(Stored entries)
━━━━

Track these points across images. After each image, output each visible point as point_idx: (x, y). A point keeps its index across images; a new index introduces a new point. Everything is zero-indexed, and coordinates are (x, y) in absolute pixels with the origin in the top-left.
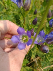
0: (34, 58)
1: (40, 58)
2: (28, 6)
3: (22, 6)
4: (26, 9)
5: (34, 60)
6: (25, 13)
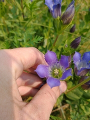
0: (59, 105)
2: (70, 17)
3: (60, 16)
4: (65, 22)
6: (62, 27)
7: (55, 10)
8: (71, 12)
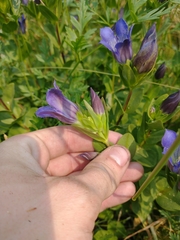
0: (146, 220)
1: (167, 224)
2: (150, 60)
3: (130, 59)
4: (141, 69)
5: (145, 228)
6: (136, 78)
7: (120, 51)
8: (151, 51)
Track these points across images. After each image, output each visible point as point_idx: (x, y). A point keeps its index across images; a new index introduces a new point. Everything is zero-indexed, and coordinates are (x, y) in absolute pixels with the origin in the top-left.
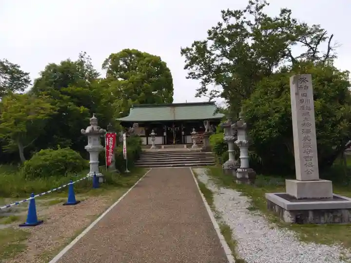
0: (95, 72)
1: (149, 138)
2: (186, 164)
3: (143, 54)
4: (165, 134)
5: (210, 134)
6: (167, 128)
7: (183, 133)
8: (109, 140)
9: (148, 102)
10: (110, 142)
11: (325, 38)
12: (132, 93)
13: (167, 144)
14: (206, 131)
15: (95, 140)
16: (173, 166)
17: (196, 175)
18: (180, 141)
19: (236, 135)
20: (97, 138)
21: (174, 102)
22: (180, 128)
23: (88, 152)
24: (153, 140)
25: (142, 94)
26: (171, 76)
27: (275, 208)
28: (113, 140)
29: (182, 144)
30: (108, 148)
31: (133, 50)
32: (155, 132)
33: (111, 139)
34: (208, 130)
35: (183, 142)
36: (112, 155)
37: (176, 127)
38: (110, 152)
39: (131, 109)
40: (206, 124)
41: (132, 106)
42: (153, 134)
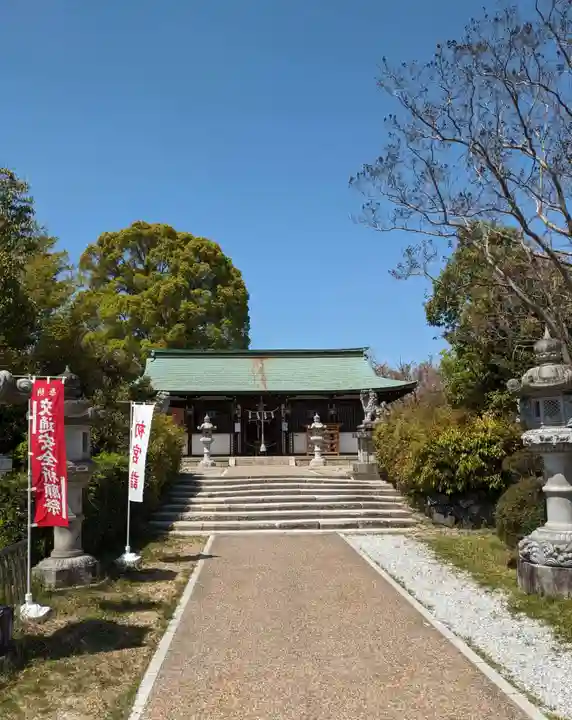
1: (195, 437)
2: (322, 521)
4: (238, 428)
6: (245, 414)
7: (285, 427)
8: (38, 410)
10: (43, 423)
13: (243, 454)
14: (368, 418)
18: (278, 446)
21: (251, 347)
22: (278, 414)
24: (207, 444)
29: (282, 454)
30: (36, 445)
33: (46, 406)
34: (373, 418)
35: (284, 450)
36: (58, 483)
37: (266, 409)
38: (49, 467)
39: (148, 360)
40: (366, 399)
41: (152, 354)
42: (207, 425)
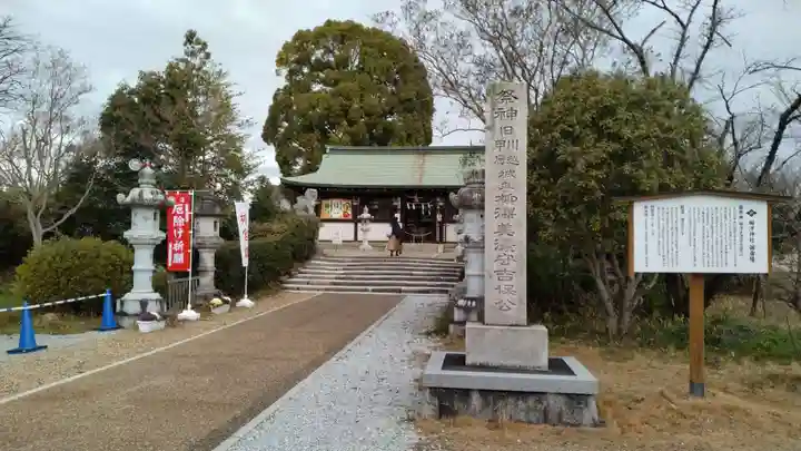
1: (359, 226)
6: (403, 205)
7: (439, 217)
16: (373, 291)
20: (150, 214)
22: (434, 206)
23: (131, 245)
29: (435, 241)
32: (370, 212)
35: (438, 239)
37: (422, 201)
39: (324, 156)
41: (328, 151)
42: (366, 215)
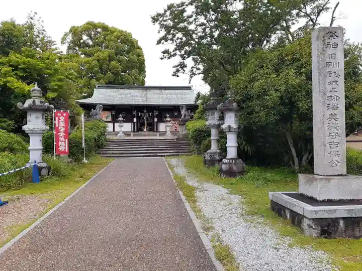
0: (50, 39)
1: (115, 124)
2: (158, 154)
3: (110, 28)
4: (135, 120)
5: (186, 121)
6: (138, 114)
7: (156, 120)
8: (59, 119)
9: (116, 82)
10: (61, 123)
11: (328, 8)
12: (97, 73)
13: (137, 131)
14: (183, 116)
15: (37, 118)
17: (171, 167)
18: (152, 128)
19: (222, 118)
20: (40, 115)
22: (153, 114)
23: (27, 134)
24: (120, 127)
25: (109, 74)
26: (143, 56)
27: (285, 212)
28: (65, 120)
29: (154, 131)
30: (58, 130)
31: (99, 23)
32: (123, 117)
33: (62, 119)
34: (185, 116)
35: (155, 130)
36: (65, 141)
37: (147, 112)
38: (62, 137)
39: (95, 89)
40: (182, 109)
41: (97, 87)
42: (121, 119)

━━━━

● **Task to carry out**: Write out every row above again, swapping "top-left" for "upper-left" and keeping everything else the same. Leave the pictures out.

● **Response to this task**:
Track these points across images. After each image, output each visible point as point_idx: (x, y). A point keeps its index across images; a new index introduces a new point. Everything is zero-indexed, and coordinates are (x, y) in absolute pixels with the origin in the upper-left.
0: (34, 58)
1: (40, 58)
2: (28, 6)
3: (22, 6)
4: (26, 9)
5: (34, 60)
6: (25, 13)
0: (59, 105)
2: (70, 17)
3: (60, 16)
4: (65, 22)
6: (62, 27)
7: (55, 10)
8: (71, 12)
0: (146, 220)
1: (167, 224)
2: (150, 60)
3: (130, 59)
4: (141, 69)
5: (145, 228)
6: (136, 78)
7: (120, 51)
8: (151, 51)
Track these points across images. After each image, output each visible point as point_idx: (x, y). A point keeps its index across images; a new index introduces a new point. Everything is zero-indexed, and coordinates are (x, y) in absolute pixels with the origin in the upper-left.
0: (95, 72)
1: (149, 138)
2: (186, 164)
3: (143, 54)
4: (165, 134)
5: (210, 134)
6: (167, 128)
7: (183, 133)
8: (109, 140)
9: (148, 102)
10: (110, 142)
11: (325, 38)
12: (132, 93)
13: (167, 144)
14: (206, 131)
15: (95, 140)
16: (173, 166)
17: (196, 175)
18: (180, 141)
19: (236, 135)
20: (97, 138)
21: (174, 102)
22: (180, 128)
23: (88, 152)
24: (153, 140)
25: (142, 94)
26: (171, 76)
27: (275, 208)
28: (113, 140)
29: (182, 144)
30: (108, 148)
31: (133, 50)
32: (155, 132)
33: (111, 139)
34: (208, 130)
35: (183, 142)
36: (112, 155)
37: (176, 127)
38: (110, 152)
39: (131, 109)
40: (206, 124)
41: (132, 106)
42: (153, 134)
1: (195, 437)
2: (322, 521)
4: (238, 428)
6: (245, 414)
7: (285, 427)
8: (38, 410)
10: (43, 423)
13: (243, 454)
14: (368, 418)
18: (278, 446)
21: (251, 347)
22: (278, 414)
24: (207, 444)
29: (282, 454)
30: (36, 445)
33: (46, 406)
34: (373, 418)
35: (284, 450)
36: (58, 483)
37: (266, 409)
38: (49, 467)
39: (148, 360)
40: (366, 399)
41: (152, 354)
42: (207, 425)
1: (359, 226)
6: (403, 205)
7: (439, 217)
16: (373, 291)
20: (150, 214)
22: (434, 206)
23: (131, 245)
29: (435, 241)
32: (370, 212)
35: (438, 239)
37: (422, 201)
39: (324, 156)
41: (328, 151)
42: (366, 215)
0: (50, 39)
1: (115, 124)
2: (158, 154)
3: (110, 28)
4: (135, 120)
5: (186, 121)
6: (138, 114)
7: (156, 120)
8: (59, 119)
9: (116, 82)
10: (61, 123)
11: (328, 8)
12: (97, 73)
13: (137, 131)
14: (183, 116)
15: (37, 118)
17: (171, 167)
18: (152, 128)
19: (222, 118)
20: (40, 115)
22: (153, 114)
23: (27, 134)
24: (120, 127)
25: (109, 74)
26: (143, 56)
27: (285, 212)
28: (65, 120)
29: (154, 131)
30: (58, 130)
31: (99, 23)
32: (123, 117)
33: (62, 119)
34: (185, 116)
35: (155, 130)
36: (65, 141)
37: (147, 112)
38: (62, 137)
39: (95, 89)
40: (182, 109)
41: (97, 87)
42: (121, 119)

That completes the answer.